→ **Work to do**:
Render every line of the records below as a numbered list, omitting blank lines and the pictures.

→ **Task inputs**:
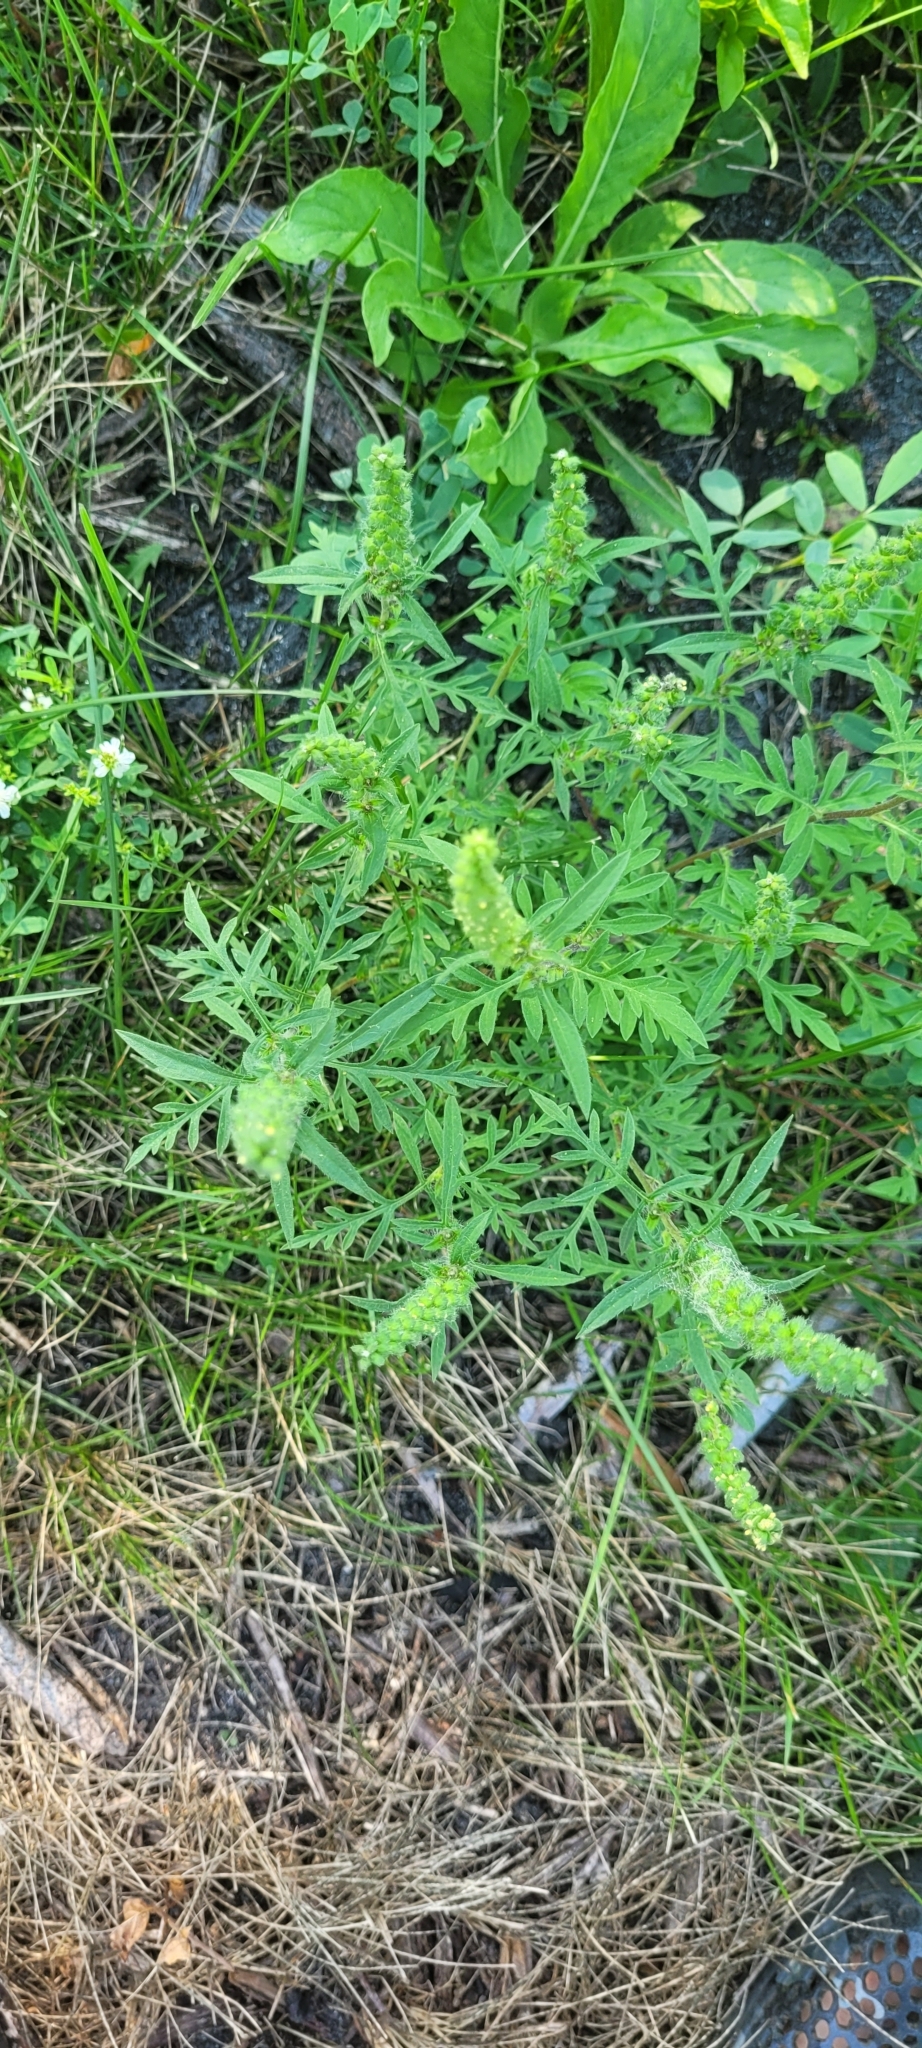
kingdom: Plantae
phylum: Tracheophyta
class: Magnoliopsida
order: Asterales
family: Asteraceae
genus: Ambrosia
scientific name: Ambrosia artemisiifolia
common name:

→ **The reply**:
1. kingdom: Plantae
2. phylum: Tracheophyta
3. class: Magnoliopsida
4. order: Asterales
5. family: Asteraceae
6. genus: Ambrosia
7. scientific name: Ambrosia artemisiifolia
8. common name:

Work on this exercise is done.